ACADEMIC INTEGRATION & COMPETITIVE EXCELLENCE

IN DIVISION I ATHLETICS

A History of the Harvard-Yale Rivalry

A History of the Harvard-Yale Rivalry

The Harvard-Yale rivalry is the oldest—and one of the most storied—in intercollegiate athletics.   John Powers, from the Harvard class of 1970, shares some insights into this special relationship, which is founded on keen competition and mutual respect. -- Bob Scalise, The John D. Nichols ’53 Family Director of Athletics

By John Powers '70

Their first sporting meeting was a summer diversion in New Hampshire in 1852 when Harvard's and Yale's crews raced before a fashionable crowd on Lake Winnipesaukee in what promoters called 'the marine melodrama of the century'. "None then thought of it as anything but a frolic without a sequel," Yale oarsman James Whiton later observed.

In the 163 years since America's oldest and third-oldest institutions competed in the nation's first intercollegiate athletic event they've met head to head more than 3,000 times in nearly 40 sports from baseball to women's rugby in what has become the world's most storied rivalry. Their heavyweight crews still compete in their classic four-mile pull on the Thames River in New London, where the training headquarters (Red Top and Gales Ferry) also date back to the 19th century. "The world championships is nothing compared to this," said Yale oarsman Steve Kiesling, who rowed for the US straight four boat. "The Boat Race is a whole lot more serious."

The football rivalry, which began in 1875 and was dubbed 'The Game' more than five decades ago, was featured in a Norman Rockwell painting as an American ritual, what former Yale president A. Bartlett Giamatti called 'the last great 19th-century pageant left in the country.'

Harvard and Yale first met in baseball three years after the end of the Civil War and their games were a highlight of each school's Commencement Day, with alumni parading to the diamond. Their track meets began in 1891, their lacrosse matches in 1882 and their hockey games in 1900, when a black-tie assemblage watched the squads face off at St. Nicholas Rink in New York.
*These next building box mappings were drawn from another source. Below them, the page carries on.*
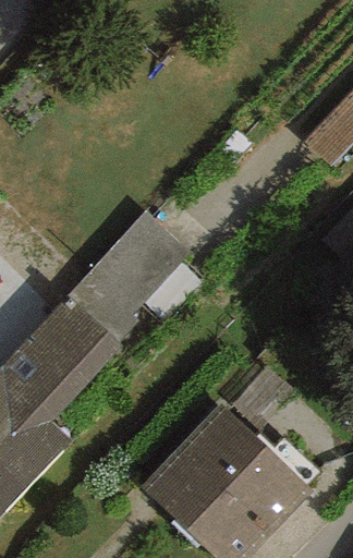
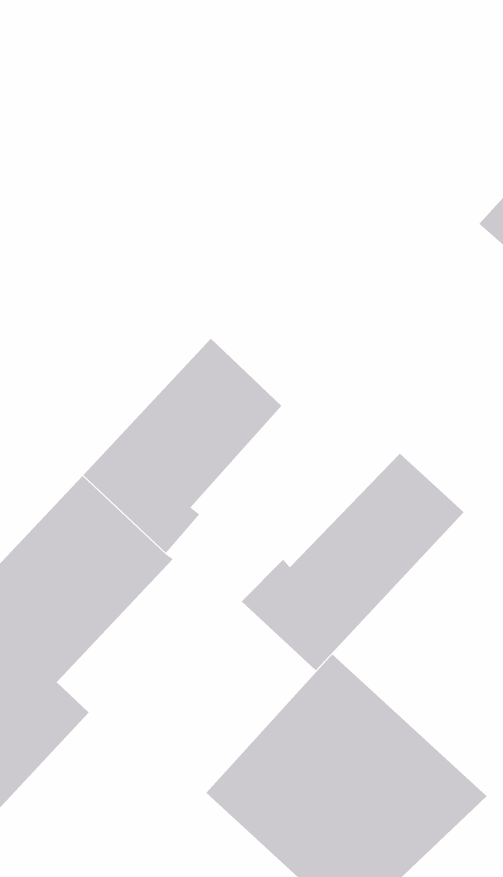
building: none -> [241,453,465,671]

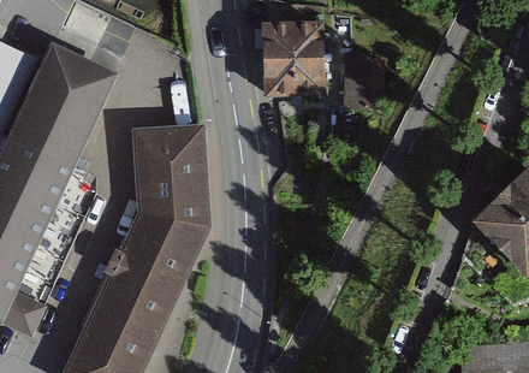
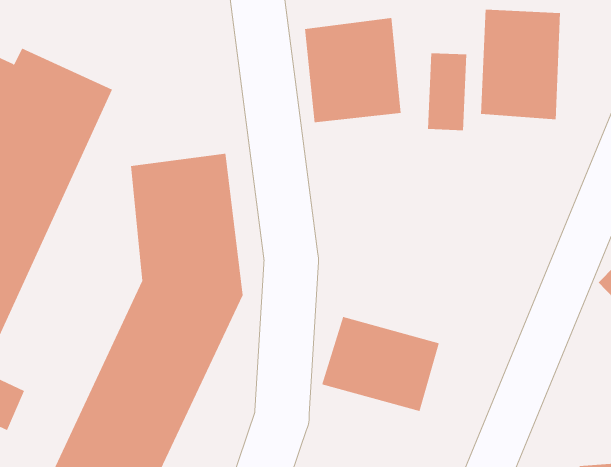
building: none -> [481,9,561,120]
building: none -> [322,316,440,412]

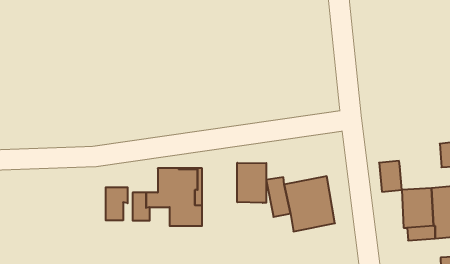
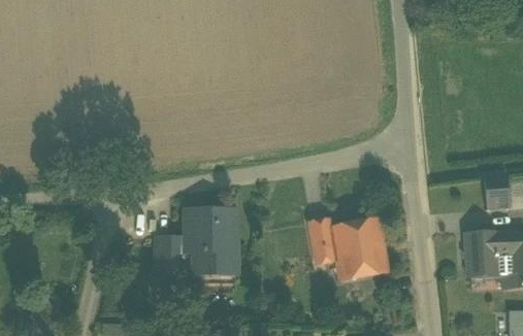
building: [379,161,402,192] -> [484,174,510,209]
building: [237,163,266,203] -> none
building: [106,187,128,220] -> none

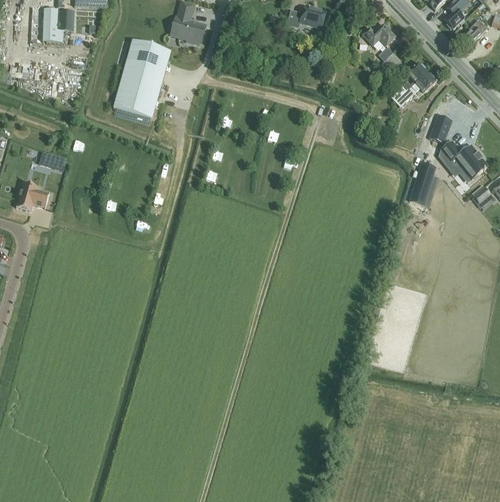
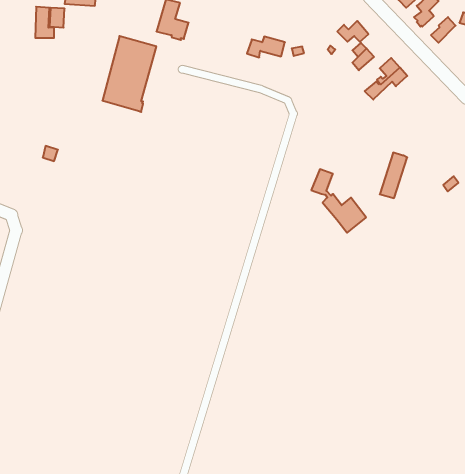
building: [285,6,325,28] -> [247,37,285,57]
building: [428,115,486,182] -> [311,169,366,233]
building: [15,183,48,211] -> none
The Harvard-Yale rivalry even extends to the intramural level where their respective champions have met since 1935 with the Harkness Trophy (cast in the 1770s but misplaced since the 1970s) going to the school with the most victories.

Yet Harvard and Yale have been not only rivals but also partners against international opponents. Their combined track teams have faced Oxford and Cambridge in a biennial meet since 1899 under a unique format where only first place counts. Their tennis teams have competed against their Oxbridge counterparts since 1921. Their football captains have posed together for The Game program cover for more than half a century. "There's a sense of shared experience, a sense of bonding," said Vic Gatto, who captained Harvard's varsity in the famous 29-29 'victory' against Yale in 1968.

The two schools have similar academic missions, similar admissions standards, similar residential plans and similar ethical values. In 1970 after the NCAA controversially banned Yale from post-season competition for using an ineligible basketball player, Harvard's medalists at the national indoor track-and-field championships took the award stand wearing Yale shirts.

"They're an awful lot like our kids," former Yale football coach Carm Cozza once said. "A lot of them I had in my office, trying to convince them that the grass was greener here than it was in Cambridge."

Certain student-athletes have managed to acquire diplomas from both places. Former President George H.W. Bush, who played baseball for Yale against the Crimson, received an honorary doctorate from Harvard as did John F. Kennedy from Yale. "It might be said now that I have the best of both worlds," observed Kennedy, who faced the Bulldogs in sailing, swimming and football. "A Harvard education and a Yale degree."